In [2]:
import re

# Regex

A regular expression is a special sequence of characters that describe a pattern of text that should be found, or matched, in a string or document. By matching text, we can identify how often and where certain pieces of text occur, as well as have the opportunity to replace or update these pieces of text if needed.

## Literals

This is where our regular expression contains the exact text that we want to match.

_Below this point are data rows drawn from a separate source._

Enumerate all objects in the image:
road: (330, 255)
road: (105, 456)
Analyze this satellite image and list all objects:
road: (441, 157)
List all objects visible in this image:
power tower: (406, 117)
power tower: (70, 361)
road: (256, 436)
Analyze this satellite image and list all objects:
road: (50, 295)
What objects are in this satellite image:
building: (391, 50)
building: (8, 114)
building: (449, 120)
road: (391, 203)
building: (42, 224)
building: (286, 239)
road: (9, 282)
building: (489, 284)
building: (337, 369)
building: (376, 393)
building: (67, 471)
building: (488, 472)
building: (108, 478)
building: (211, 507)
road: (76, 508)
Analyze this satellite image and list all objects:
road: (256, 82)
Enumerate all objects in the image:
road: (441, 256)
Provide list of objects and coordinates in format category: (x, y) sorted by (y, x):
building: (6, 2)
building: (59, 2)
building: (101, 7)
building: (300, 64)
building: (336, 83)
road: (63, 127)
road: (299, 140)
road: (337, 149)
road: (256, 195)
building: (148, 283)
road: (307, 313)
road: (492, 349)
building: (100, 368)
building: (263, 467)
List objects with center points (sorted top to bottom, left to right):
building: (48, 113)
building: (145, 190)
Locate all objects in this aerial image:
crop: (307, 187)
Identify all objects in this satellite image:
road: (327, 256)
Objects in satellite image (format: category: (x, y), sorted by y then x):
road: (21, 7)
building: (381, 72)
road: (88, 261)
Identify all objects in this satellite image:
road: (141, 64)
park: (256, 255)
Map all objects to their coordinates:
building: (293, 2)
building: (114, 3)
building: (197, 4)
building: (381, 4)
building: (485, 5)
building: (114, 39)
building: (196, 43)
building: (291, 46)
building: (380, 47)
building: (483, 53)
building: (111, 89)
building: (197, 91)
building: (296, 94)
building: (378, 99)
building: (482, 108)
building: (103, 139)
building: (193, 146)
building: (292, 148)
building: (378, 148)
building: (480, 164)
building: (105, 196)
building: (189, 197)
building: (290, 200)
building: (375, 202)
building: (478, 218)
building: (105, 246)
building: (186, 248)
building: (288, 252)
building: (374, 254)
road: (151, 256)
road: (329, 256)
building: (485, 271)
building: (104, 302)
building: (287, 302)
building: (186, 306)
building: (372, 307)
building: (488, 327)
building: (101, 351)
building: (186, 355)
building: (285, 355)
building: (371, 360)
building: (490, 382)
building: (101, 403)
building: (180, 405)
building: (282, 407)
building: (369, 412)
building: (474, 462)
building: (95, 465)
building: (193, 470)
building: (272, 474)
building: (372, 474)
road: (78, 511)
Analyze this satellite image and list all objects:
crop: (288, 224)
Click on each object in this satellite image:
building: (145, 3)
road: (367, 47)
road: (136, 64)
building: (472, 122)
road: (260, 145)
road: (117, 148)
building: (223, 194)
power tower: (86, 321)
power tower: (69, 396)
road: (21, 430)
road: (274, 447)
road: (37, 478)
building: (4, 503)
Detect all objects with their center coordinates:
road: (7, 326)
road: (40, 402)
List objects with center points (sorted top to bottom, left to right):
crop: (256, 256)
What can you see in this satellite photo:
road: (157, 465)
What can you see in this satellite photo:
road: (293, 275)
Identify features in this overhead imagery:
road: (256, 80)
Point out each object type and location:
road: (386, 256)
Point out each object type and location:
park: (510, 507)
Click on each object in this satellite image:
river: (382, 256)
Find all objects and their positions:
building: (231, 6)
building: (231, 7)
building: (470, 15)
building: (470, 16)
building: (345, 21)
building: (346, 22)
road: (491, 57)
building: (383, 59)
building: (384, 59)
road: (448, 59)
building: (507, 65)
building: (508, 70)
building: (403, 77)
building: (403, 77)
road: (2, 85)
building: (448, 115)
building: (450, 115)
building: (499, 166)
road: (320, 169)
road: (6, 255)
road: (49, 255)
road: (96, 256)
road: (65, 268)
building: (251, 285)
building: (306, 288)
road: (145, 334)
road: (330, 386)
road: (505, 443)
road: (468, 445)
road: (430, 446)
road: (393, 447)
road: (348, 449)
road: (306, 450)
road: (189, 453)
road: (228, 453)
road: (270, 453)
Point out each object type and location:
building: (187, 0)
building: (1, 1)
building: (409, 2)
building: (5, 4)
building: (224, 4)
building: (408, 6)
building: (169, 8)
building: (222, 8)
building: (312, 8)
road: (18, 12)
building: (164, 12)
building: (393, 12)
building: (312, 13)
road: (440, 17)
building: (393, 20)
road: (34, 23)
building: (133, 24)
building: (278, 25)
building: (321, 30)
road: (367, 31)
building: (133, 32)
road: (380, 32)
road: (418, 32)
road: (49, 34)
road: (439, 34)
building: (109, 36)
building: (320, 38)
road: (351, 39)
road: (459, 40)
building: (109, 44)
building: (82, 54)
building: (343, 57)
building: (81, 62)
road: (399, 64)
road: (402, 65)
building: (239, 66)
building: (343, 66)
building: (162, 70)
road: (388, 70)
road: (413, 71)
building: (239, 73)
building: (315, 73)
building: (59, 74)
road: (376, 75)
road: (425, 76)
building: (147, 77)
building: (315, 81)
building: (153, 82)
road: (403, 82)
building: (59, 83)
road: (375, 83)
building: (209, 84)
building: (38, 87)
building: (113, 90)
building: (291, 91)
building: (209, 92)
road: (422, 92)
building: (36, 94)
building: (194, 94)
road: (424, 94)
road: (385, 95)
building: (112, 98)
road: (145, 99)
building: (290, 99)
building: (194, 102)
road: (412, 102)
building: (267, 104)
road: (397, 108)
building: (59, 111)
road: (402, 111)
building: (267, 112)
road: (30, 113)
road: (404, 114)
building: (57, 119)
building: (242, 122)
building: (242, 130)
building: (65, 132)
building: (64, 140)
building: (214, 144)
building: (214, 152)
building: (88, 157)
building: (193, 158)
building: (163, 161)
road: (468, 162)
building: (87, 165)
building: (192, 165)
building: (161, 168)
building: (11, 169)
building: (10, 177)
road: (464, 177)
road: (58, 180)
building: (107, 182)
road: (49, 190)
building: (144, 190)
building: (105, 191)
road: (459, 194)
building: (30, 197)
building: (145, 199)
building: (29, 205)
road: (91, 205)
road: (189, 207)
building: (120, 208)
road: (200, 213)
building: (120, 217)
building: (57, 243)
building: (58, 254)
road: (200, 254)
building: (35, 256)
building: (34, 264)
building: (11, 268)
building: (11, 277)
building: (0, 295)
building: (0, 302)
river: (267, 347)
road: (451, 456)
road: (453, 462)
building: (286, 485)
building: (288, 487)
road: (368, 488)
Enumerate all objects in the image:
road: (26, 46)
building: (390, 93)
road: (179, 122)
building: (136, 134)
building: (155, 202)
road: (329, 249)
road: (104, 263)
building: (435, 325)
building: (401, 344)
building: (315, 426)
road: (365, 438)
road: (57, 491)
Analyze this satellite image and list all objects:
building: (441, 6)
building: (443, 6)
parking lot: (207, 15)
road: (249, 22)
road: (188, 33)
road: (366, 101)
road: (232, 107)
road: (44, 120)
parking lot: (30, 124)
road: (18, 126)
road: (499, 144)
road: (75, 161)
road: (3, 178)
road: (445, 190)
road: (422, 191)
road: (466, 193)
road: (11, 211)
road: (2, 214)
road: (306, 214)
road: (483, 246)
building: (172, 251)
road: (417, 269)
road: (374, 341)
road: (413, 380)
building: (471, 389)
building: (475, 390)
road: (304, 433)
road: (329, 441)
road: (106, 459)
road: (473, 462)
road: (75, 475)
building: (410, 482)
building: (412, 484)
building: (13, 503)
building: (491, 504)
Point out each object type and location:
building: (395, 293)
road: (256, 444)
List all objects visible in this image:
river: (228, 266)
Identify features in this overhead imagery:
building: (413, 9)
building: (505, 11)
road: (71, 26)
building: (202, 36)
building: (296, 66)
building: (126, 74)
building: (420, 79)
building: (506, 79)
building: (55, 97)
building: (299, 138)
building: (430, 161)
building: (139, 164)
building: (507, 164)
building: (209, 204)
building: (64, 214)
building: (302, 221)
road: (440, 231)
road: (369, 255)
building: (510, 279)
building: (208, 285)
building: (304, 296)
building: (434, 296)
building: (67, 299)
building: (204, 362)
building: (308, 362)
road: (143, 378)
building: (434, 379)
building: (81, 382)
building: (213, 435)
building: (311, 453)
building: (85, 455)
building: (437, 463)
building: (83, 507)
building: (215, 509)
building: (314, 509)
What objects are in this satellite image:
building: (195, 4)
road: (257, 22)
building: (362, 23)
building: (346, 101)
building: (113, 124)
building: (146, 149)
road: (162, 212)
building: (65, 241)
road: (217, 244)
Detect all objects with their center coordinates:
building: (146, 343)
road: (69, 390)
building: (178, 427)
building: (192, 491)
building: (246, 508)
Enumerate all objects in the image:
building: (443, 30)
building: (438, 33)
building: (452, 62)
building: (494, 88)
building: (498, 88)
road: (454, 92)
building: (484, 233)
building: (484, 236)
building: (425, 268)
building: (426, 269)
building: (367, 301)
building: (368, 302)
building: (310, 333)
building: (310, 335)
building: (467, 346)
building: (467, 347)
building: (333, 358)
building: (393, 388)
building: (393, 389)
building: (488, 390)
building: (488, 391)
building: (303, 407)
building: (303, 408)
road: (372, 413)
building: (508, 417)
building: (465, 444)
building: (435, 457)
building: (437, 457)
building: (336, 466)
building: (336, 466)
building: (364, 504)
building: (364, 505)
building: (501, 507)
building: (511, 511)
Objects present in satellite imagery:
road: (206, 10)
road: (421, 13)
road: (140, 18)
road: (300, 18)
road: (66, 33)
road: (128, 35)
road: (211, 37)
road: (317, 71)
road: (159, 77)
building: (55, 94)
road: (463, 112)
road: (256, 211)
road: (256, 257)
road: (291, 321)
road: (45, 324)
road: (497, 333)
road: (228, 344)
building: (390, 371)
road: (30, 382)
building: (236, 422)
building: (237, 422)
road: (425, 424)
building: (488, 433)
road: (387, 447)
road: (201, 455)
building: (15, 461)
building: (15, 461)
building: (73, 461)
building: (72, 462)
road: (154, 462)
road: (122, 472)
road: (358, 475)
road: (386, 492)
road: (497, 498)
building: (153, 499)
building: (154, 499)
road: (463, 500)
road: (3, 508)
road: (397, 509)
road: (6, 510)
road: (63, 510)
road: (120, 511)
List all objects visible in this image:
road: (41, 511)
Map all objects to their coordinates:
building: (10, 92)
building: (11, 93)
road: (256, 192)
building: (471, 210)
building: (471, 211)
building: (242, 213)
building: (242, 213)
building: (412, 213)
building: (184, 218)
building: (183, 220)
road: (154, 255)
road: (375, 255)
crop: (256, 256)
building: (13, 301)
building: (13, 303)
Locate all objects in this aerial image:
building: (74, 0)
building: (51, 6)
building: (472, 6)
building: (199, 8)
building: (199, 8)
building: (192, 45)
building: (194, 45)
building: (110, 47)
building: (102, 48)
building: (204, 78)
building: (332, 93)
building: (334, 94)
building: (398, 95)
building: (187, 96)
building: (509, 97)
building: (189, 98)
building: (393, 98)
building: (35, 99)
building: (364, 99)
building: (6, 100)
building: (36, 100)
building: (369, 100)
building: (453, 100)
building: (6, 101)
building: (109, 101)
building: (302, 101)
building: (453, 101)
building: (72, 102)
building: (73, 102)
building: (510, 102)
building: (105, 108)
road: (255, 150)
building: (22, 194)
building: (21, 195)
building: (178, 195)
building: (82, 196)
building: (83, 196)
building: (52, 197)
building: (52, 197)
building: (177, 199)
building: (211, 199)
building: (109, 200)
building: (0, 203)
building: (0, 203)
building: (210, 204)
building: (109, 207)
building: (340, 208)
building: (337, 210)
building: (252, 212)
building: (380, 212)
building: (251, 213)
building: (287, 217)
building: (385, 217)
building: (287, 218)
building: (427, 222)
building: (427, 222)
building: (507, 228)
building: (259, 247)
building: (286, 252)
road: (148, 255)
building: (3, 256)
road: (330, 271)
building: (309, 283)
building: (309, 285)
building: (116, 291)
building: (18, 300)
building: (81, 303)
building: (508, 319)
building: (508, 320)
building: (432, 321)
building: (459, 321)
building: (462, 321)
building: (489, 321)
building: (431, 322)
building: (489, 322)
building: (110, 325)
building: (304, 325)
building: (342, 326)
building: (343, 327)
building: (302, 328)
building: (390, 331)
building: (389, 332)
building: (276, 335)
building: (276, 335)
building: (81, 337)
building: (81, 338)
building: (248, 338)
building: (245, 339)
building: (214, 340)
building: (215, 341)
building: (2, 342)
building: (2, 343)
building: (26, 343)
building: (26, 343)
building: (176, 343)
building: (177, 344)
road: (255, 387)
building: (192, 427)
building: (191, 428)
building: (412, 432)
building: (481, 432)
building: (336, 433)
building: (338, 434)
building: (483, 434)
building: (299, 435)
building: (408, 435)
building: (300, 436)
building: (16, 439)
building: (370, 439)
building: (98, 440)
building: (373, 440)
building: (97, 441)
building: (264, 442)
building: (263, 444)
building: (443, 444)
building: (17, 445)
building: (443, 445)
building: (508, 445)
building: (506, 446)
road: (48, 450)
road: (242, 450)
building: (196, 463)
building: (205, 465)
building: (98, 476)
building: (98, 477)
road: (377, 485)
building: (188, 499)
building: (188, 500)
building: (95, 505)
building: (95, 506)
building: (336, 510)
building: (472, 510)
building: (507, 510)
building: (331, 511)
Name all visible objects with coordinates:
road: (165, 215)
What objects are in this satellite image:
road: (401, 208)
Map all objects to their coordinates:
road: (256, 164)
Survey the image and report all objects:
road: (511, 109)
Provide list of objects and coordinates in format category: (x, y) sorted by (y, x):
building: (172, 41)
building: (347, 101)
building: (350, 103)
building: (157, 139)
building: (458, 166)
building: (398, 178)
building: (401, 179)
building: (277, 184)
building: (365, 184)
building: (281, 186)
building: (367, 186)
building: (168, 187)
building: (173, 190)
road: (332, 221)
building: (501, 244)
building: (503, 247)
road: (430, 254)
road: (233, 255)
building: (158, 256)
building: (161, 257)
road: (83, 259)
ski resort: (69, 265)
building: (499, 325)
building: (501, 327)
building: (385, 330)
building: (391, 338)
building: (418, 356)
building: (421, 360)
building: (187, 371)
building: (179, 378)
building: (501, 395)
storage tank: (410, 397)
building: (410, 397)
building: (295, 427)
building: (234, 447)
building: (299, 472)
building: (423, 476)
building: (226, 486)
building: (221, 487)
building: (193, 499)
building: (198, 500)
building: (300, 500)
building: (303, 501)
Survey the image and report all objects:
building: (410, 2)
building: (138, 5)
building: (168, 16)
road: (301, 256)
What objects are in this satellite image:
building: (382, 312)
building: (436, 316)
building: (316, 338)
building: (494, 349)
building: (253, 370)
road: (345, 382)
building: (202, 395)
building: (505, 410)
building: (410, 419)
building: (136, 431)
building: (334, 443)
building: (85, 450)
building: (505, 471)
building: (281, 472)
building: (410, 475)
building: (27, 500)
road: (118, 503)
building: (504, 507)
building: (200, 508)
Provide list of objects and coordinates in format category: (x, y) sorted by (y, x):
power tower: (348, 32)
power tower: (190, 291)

The regex `a`, for example, will match the text a, and the regex bananas will match the text bananas.

In [3]:
text = 'Monkeys love bananas'
regex = re.findall('bananas',text)
display(regex)

['bananas']

## Alternation

Alternation, performed in regular expressions with the pipe symbol, `|` , allows us to match either the characters preceding the `|` OR the characters after the `|`.

In [68]:
words = "cat gorilla bananas monkey"
regex = re.findall('bananas|cat',words)
display(regex)

['cat', 'bananas']

## Character Sets

Character sets, denoted by a pair of brackets `[]`, let us match one character from a series of characters, allowing for matches with incorrect or different spellings.

The regex con`[sc]`en`[sc]`us will match consensus, the correct spelling of the word, but also match the following three incorrect spellings: concensus, consencus, and concencus. The letters inside the first brackets, s and c, are the different possibilities for the character that comes after con and before en. Similarly for the second brackets, s and c are the different character possibilities to come after en and before us.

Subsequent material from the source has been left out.